The world needs more electricity—but don’t blame AI, Microsoft president Brad Smith says


Hello and welcome to Eye on AI. In this edition: Microsoft President Brad Smith on AI’s power demands; the U.S. imposes new export controls on chipmaking technology; a new milestone for distributed AI training; and are LLMs hitting a wall? It’s complicated.

I grew up watching reruns of the original Star Trek series. As anyone who’s ever seen that show will know, there was a moment in seemingly every episode when the starship Enterprise would get into some kind of jam and need to outrun a pursuing alien spacecraft, or escape the powerful gravitational field of some hostile planet, or elude the tractor beam of some wily foe.

In every case, Captain Kirk would get on the intercom to the engine room and tell Scotty, the chief engineer, “we need more power.” And, despite Scotty’s protestations that the engine plant was already producing as much power as it possibly could without melting down, and despite occasional malfunctions that would add dramatic tension, Scotty and the engineering team would inevitably pull through and deliver the power the Enterprise needed to escape danger.
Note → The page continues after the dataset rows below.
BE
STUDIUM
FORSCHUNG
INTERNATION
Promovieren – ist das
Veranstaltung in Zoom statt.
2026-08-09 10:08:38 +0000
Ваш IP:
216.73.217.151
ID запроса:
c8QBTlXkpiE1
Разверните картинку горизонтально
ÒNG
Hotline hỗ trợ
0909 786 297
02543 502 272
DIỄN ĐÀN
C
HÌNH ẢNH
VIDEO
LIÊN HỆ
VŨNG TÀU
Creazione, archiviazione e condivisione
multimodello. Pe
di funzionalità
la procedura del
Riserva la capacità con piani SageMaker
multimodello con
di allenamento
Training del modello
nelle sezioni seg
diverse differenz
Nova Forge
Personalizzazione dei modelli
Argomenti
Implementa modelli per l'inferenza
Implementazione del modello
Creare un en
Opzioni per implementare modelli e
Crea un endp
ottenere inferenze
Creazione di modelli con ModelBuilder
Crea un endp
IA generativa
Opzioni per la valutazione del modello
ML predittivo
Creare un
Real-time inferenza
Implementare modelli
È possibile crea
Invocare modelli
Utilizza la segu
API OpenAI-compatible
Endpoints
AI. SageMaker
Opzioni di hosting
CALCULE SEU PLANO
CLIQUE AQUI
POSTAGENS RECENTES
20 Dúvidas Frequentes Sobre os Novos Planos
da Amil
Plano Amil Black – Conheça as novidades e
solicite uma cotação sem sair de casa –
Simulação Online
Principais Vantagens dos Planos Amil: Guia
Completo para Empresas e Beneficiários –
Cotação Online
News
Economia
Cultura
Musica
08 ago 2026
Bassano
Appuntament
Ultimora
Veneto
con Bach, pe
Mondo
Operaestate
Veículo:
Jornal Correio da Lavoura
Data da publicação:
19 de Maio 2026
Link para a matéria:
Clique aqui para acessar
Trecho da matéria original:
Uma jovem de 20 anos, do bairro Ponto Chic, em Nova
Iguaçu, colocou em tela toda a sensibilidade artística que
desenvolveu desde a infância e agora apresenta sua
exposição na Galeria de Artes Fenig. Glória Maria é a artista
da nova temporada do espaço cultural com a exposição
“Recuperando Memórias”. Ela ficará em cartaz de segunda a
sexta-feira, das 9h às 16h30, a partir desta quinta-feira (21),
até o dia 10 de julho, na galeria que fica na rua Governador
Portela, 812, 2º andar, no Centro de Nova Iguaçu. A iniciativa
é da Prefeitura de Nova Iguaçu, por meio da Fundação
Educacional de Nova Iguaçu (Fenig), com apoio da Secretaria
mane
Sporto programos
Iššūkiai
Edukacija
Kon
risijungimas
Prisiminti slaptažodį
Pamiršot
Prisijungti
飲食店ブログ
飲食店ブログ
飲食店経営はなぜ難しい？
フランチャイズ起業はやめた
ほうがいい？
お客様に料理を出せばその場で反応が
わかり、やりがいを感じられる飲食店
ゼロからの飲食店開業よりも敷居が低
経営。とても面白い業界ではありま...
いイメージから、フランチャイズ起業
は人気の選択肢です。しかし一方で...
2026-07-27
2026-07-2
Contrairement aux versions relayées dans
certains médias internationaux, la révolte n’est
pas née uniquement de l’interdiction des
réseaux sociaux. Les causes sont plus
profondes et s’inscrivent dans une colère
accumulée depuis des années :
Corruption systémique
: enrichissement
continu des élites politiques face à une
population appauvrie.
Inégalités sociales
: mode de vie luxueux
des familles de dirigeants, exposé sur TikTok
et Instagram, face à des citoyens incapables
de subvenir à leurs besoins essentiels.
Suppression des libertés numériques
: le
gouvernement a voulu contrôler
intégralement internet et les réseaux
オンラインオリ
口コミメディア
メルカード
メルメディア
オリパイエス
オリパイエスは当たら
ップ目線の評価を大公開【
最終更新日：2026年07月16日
AI, it seems, is entering its “Scotty, we need more power” phase. In an interview the Financial Times published this week, two senior OpenAI executives said the company planned to build its own data centers in the U.S. Midwest and Southwest. This comes amid reports that there have been tensions with its large investor and strategic partner, Microsoft, over access to enough computing resources to keep training its advanced AI models. It also comes amid reports that OpenAI wants to construct data centers so large that they would each consume five gigawatts of power annually—more than the electricity demands of the entire city of Miami. (It’s unclear if the data centers the two OpenAI execs mentioned to the FT would be ones of such extraordinary size.)

Microsoft has plans for large new data centers of its own, as do Google, Amazon’s AWS, Meta, Elon Musk’s X AI, and more. All this data center construction has raised serious concerns about where all the electricity needed to power these massive AI supercomputing clusters will come from. In many cases, the answer seems to be nuclear power—including a new generation of largely unproven small nuclear reactors, which might be dedicated to powering just a single data center—which carries risks of its own.

On the sidelines of Web Summit in Lisbon a few weeks ago, I sat down with Microsoft President Brad Smith. Our conversation covered a variety of topics, but much of it focused on AI’s seemingly insatiable demand for energy. As I mentioned in Eye on AI last Tuesday, some people at Web Summit, including Sarah Myers West of the AI Now Institute—who was among the panelists on a main stage session I moderated debating “Is the AI bubble about to burst?”—argued that energy demands of today’s large language model-based AI systems are far too great. We’d all be better off as a planet, she argued, if AI were a bubble and it burst—and we moved on to some more energy efficient kind of AI technology.